第32話 そのままでいいんだ
遊園地は翌日曜日に延ばして、陽咲の学校に二人で出かけた。
後期試験も終わり、また土曜日だったので校内はがらんとしている。かえって俺たちには好都合だった。
最後にと、キャンパスを歩いて回っる。
いつも座っていた教室の椅子。一緒に調べものをした図書館。
毎回昼食で世話になった学食で、最後の注文をした。
「なんか、しみじみしちゃうなぁ」
俺はラーメンと炒飯、陽咲はオムライスを向かい合っていただく。
「そうですね。でも私には剛さんと歩く道が出来たんです。寂しいですけど、これも私の人生だと思います」
「こんにちは、星野さんじゃないですか」
「あ、先生。こんにちは」
陽咲の学科の担任の教授だと紹介された。
「お休みになにかあったんですか?」
「はい、実は……」
彼女は今回の経緯を話した。学業道半ばではあるけれど、体を治すためには仕方ないことも。

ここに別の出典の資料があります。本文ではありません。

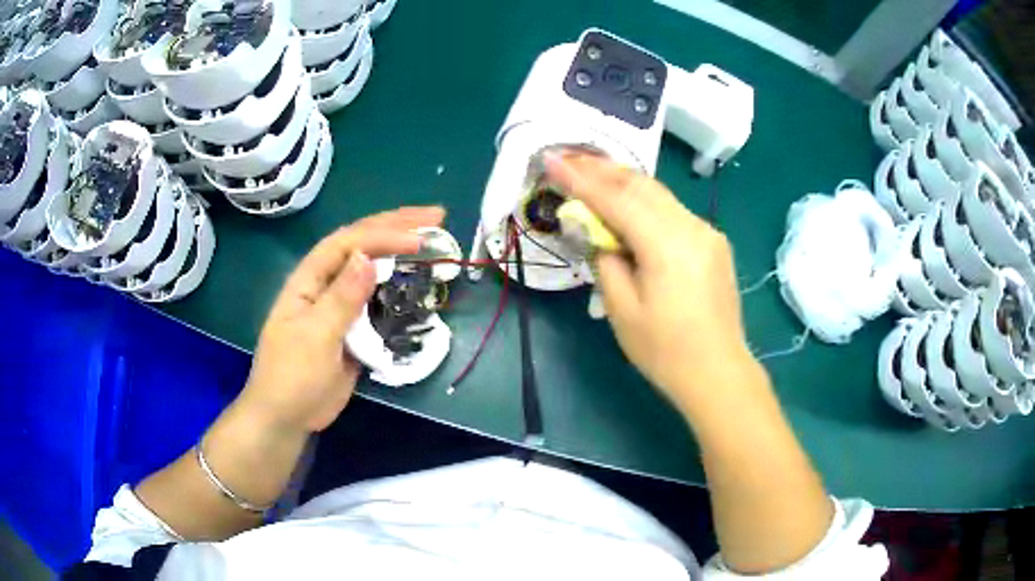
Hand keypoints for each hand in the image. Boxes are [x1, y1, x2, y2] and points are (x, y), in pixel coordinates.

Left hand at [239, 207, 445, 433]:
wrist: (287, 418)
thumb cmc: (292, 376)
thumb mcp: (315, 337)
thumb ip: (341, 299)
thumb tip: (368, 258)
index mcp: (309, 281)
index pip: (348, 244)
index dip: (383, 234)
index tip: (420, 237)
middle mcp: (325, 285)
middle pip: (361, 246)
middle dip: (396, 227)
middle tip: (437, 216)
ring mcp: (340, 307)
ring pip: (372, 272)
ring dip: (400, 254)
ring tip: (433, 240)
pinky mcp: (352, 329)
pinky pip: (378, 302)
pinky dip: (399, 289)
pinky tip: (417, 281)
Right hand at [545, 152, 753, 407]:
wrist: (718, 373)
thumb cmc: (665, 351)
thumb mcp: (622, 310)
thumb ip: (605, 260)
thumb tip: (598, 231)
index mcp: (667, 244)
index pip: (616, 199)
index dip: (580, 178)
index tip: (550, 160)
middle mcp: (691, 226)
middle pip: (641, 185)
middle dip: (601, 168)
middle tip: (567, 156)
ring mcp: (707, 232)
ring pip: (659, 194)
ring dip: (623, 180)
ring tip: (591, 169)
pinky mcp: (713, 242)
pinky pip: (672, 211)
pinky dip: (645, 201)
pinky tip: (627, 201)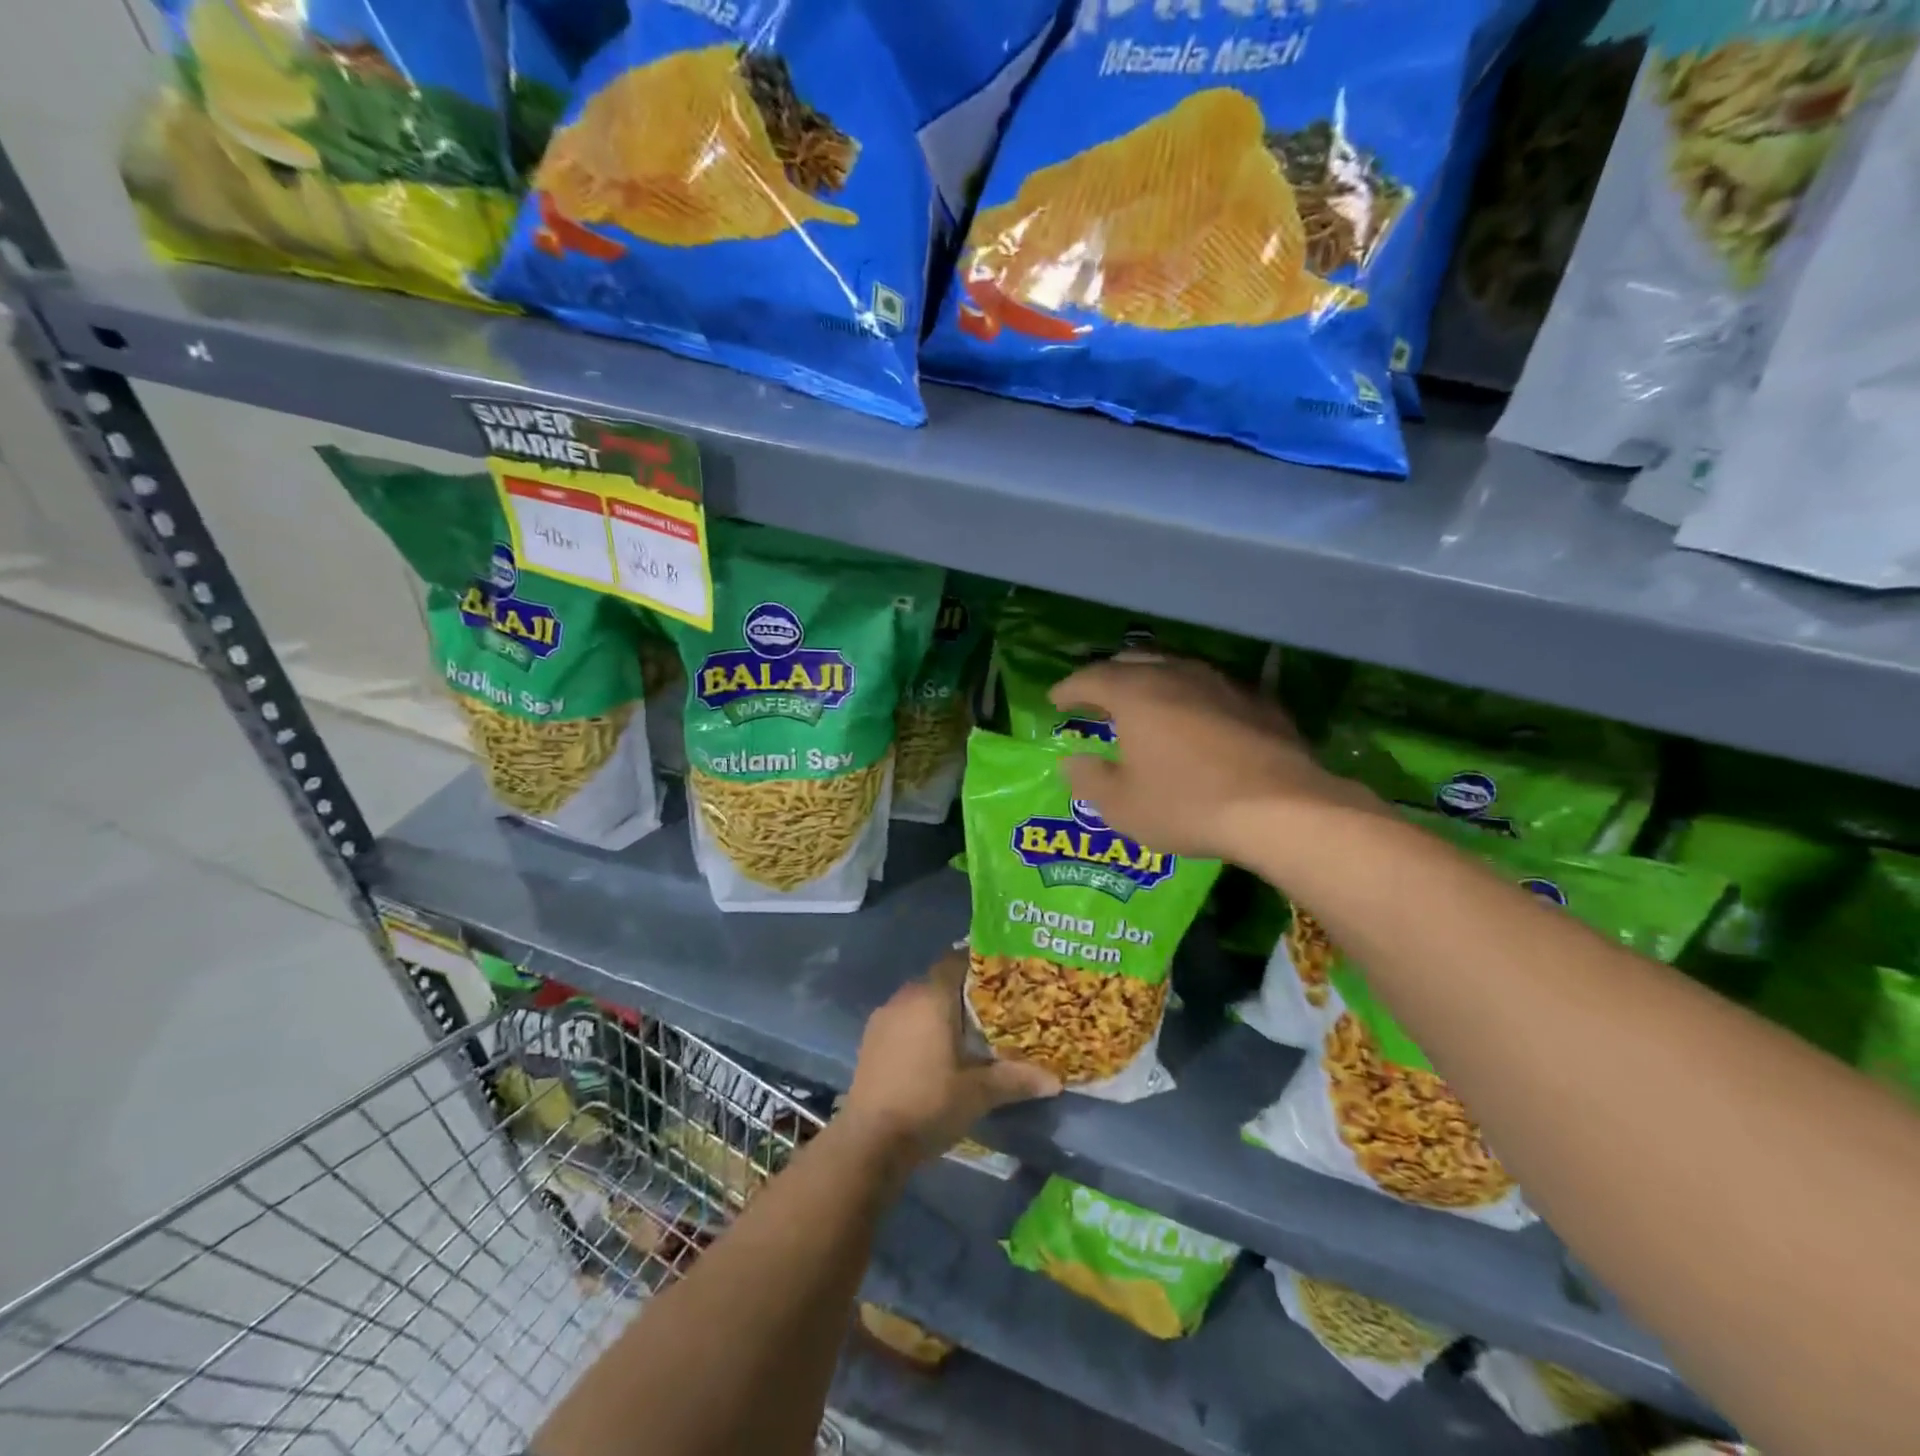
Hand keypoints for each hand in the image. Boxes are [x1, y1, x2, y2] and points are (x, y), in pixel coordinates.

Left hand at [842, 950, 1059, 1166]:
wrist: (870, 1141)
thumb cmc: (929, 1104)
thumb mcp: (979, 1093)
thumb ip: (1016, 1079)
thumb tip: (1055, 1080)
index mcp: (932, 997)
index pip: (956, 961)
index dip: (979, 964)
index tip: (1002, 976)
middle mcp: (905, 997)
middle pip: (939, 981)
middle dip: (963, 991)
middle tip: (992, 1007)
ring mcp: (883, 1017)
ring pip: (919, 1000)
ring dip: (939, 1010)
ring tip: (966, 1031)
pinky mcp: (871, 1039)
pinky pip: (903, 1019)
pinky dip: (920, 1026)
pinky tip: (934, 1050)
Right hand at [1048, 655, 1381, 862]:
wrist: (1281, 809)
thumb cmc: (1187, 805)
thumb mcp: (1122, 806)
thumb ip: (1089, 780)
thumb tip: (1072, 762)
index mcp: (1135, 694)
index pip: (1090, 678)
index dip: (1068, 688)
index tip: (1055, 700)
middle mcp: (1176, 675)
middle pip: (1134, 661)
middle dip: (1109, 675)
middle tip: (1096, 695)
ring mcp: (1222, 683)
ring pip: (1177, 667)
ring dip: (1153, 680)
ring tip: (1145, 701)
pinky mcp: (1259, 701)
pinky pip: (1213, 688)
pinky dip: (1194, 697)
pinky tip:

「勿体ないですね。成績も非常に優秀で、これからと言うときに。まだ退学届の提出はしていませんね?」
「はい」
俺たちは教授に連れられて、学生課の応接室に通された。
陽咲が用意した書類を持って、奥でなにやら議論をしているようだ。
暫くして、事務員と二人で陽咲の前に座った。
「星野さん、ご事情は分かりました。休学にしてしまうと学費もかかってしまいますし、期間も制限されてしまいます。なので、形上は一度退学になりますが、もし希望がありましたら、お話しに来てください。その時の検討にもよりますが、復学できるような処理にしておきます」
「ありがとうございます……」
「まずは、しっかり体を休めて、また元気になっていらっしゃい」
書類をもらって家路につく。
「なんか、逆に気を使ってもらっちゃいました」
大仕事を終えた気持ちの陽咲は、次の相談を俺に頼んだ。
この部屋の整理だった。
今からこの部屋の片付けをして、転居の手続きをしては、入院の日まで間に合わない。
書類の手続きは入院中に病院から行うので、その前に荷物を実家に送ることなどを頼みたいとの事だった。
「あのさ、その事なんだけど。提案があるんだ」
「なんですか?」
俺はずっと考えていたことを話す。
彼女が留守の間、この部屋は俺が管理すると。陽咲がいつ帰ってきてもいいように、帰ってきて、中断した俺たちの生活がすぐに再開できるように。
「で、でも……」
「お金は心配すんな。なんとかなる。それよりも、俺はひなちゃんが帰ってくる場所を作っておきたい。たがら、ひなちゃんは普通に出かけてくればいいんだ。また普通に帰ってくるんだから」
馬鹿馬鹿しいとは十分に分かっている。
もはや願掛けに近かった。陽咲には元気になって帰る場所があること。俺は陽咲が帰ってくるのを信じて待ち続けること。
「剛さん……、私は幸せ者です」
「突然どうした?」
「去年の春まで、私は幸せにはなれないんだって、ずっと思っていました」
ベッドの中、お互いの温もりを確かめながら、彼女は呟いた。
「あの日、剛さんが最初に話しかけてくれたとき、私の中で何かが揺れたんです。『この人と離れたらいけない』って」
「頑張ったもんな」
「何をするのも、頭の中真っ白で、本当に今まで失礼なことばかりしてきました」
「剛さん、私、剛さんに出会えて幸せでした」
「これからも幸せだろ」
「そうですね。ずっと幸せにしてください。あ、そう……。もう一度お願いがあります。もう剛さんも慣れたと思います。これからもずっと私のことをひなって呼び捨てで呼んでくれませんか?」
「いいのか?」
「あの寒かったのビルの屋上で……、私のことを『ひな!』って叫んで抱き寄せてくれました。とっても特別で……。それを感じていたいんです」
「分かったよ。ひな」
「はい」
俺は陽咲の体温を感じながら、彼女を抱き締めていた。